I am an economist by training, but only occasionally by trade. When I began my career at OCLC, I assumed that, for the most part, I had left the world of economists behind. But I was surprised to learn that many of the economists whose textbooks and papers I struggled through in graduate school have preceded me into the library world. A partial list includes Hal Varian, William Baumol, William Bowen, and Richard Quandt. Moreover, K. Wayne Smith, president of OCLC when I started working here, has a PhD in economics!
So apparently many of my kind have been here before, which is both gratifying and disappointing – gratifying that so many sharp economic minds have thought about some of the same issues I’m supposed to be thinking about, and disappointing because I’m obviously not a pioneer (sort of like Edmund Hillary reaching the top of Mount Everest and finding a ranger station and gift shop).
Libraries, archives, and museums are keenly interested in the economics that underpin their activities. But too often, I think, this interest focuses narrowly on business models and cost projections. Money is important, to be sure, but it’s worthwhile to remember that economics is not the study of money. It is the study of behavior, and in particular, how people make decisions. In his introductory textbook, Harvard economics professor Greg Mankiw identifies ten principles of economics. The first four are:
1. People face trade-offs.
2. The cost of something is what you give up to get it.
3. Rational people think at the margin.
4. People respond to incentives.
As we explore economic issues relevant to libraries, archives, and museums – the economics of networked services, the economics of mass digitization, the economics of collection management, and so on – these four principles provide a solid frame of reference both for shaping the questions that need to be asked, and for thinking through their implications.

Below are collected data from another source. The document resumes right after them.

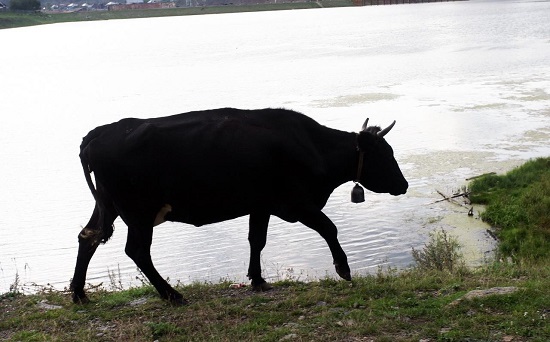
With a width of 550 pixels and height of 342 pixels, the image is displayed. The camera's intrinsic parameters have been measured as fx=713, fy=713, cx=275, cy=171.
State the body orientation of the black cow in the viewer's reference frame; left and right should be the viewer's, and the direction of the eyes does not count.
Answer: facing to the right of the viewer
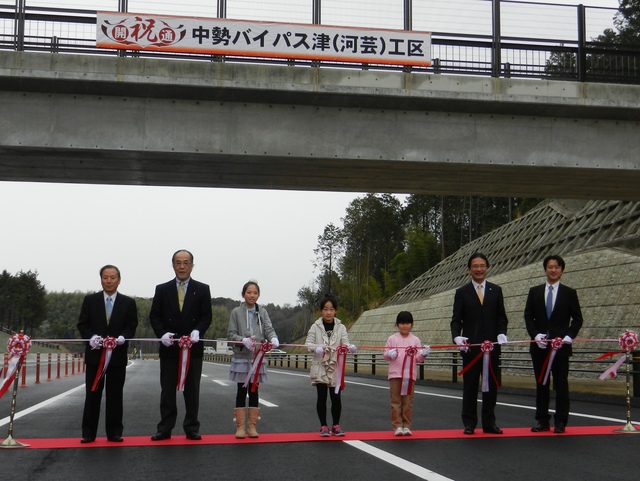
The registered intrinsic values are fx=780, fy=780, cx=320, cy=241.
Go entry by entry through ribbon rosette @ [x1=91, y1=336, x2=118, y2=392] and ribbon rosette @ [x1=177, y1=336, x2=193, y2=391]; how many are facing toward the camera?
2

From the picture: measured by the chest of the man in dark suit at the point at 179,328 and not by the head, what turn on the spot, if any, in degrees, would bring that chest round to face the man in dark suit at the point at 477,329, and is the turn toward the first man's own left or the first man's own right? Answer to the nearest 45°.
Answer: approximately 90° to the first man's own left

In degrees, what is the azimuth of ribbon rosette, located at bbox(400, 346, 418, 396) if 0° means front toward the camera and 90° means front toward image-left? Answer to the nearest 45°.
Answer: approximately 0°

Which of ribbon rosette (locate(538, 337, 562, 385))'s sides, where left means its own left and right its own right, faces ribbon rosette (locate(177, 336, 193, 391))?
right

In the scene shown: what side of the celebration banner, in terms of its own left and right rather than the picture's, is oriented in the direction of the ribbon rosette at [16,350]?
front

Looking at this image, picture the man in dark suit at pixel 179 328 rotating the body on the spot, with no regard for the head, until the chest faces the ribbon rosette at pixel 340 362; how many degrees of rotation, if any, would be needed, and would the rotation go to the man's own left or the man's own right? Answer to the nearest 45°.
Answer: approximately 90° to the man's own left

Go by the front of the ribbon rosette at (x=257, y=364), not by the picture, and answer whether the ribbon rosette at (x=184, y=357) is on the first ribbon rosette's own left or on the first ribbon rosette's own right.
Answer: on the first ribbon rosette's own right

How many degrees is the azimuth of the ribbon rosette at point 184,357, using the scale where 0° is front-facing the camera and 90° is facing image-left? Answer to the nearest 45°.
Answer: approximately 0°

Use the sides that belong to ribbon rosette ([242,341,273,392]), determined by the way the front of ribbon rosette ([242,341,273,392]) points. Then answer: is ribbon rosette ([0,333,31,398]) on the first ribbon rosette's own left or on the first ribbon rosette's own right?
on the first ribbon rosette's own right

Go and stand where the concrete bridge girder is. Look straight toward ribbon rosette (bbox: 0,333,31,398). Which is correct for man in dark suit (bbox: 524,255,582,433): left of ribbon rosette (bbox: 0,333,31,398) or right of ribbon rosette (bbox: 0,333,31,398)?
left
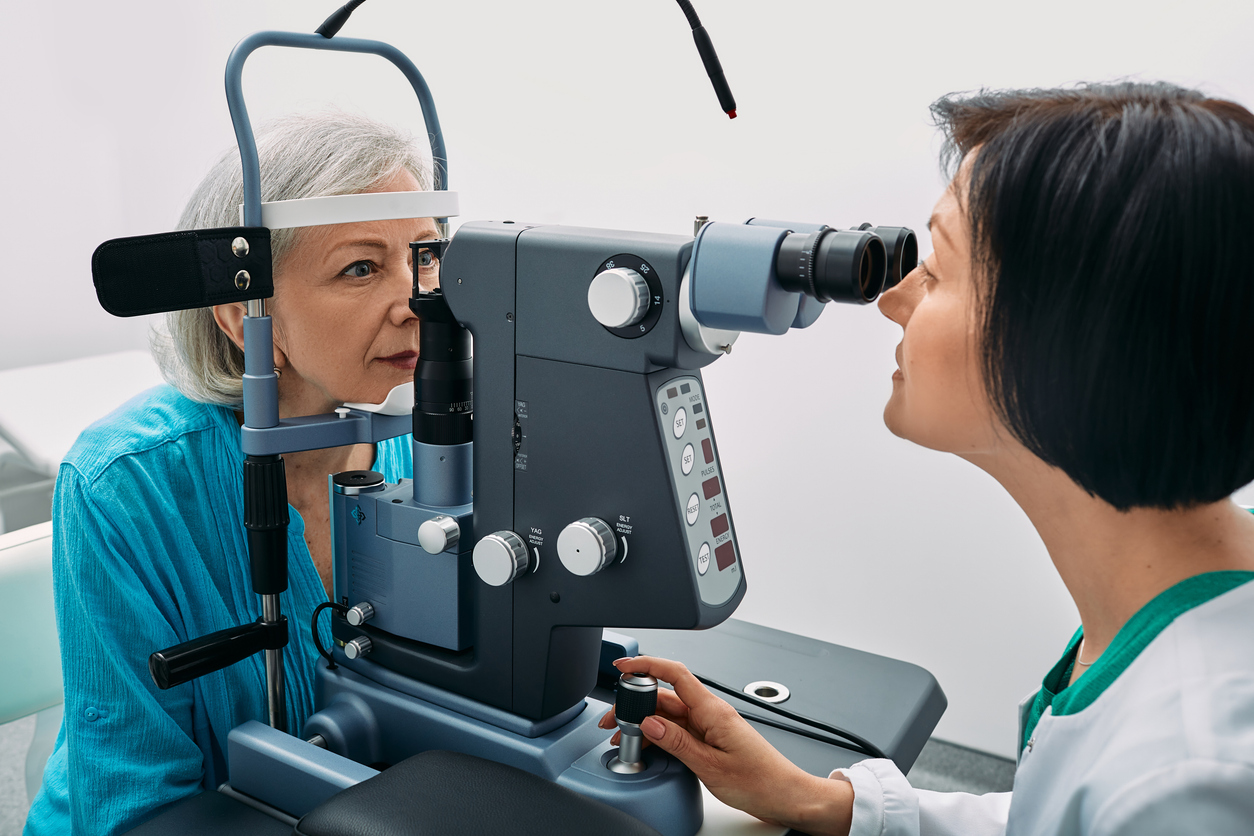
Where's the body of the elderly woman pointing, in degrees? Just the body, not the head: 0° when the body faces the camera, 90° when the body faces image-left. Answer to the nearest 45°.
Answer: approximately 315°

The first principle is about scarcity of resources – when we want to expand effort in one area, we usually need to scale down or eliminate effort in other areas. Think about mass digitization and the future of print collections. The second principle is about opportunity cost – the cost of choosing to undertake one activity includes not just the cost of carrying it out, but also the benefits foregone by not choosing something else. Think about current discussions regarding optimal use of space in libraries. The third principle is about scale – when we make economic decisions, the question is usually not whether the activity will be undertaken, but how much of the activity will be undertaken. Think about the optimal allocation of activities at the local and network levels. And finally, the fourth principle is about incentives – people or organizations engage in economic activities because they perceive a self-interest or motivation to do so. Think about strategies for building sustainable, programmatic digital preservation activities.
Scarcity, opportunity cost, scale, and incentives: when we think about the economics of libraries, archives, and museums, it is these principles that should shape our questions and guide our thinking. They are the bedrock on which all economic theory rests. And they are simple and straightforward – surprising, perhaps, when one considers the difficult and sometimes opaque economics literature these principles have spawned. But then again, maybe it isn’t so surprising: as the publisher Alfred Knopf once said, “An economist is a man who states the obvious in terms of the incomprehensible.”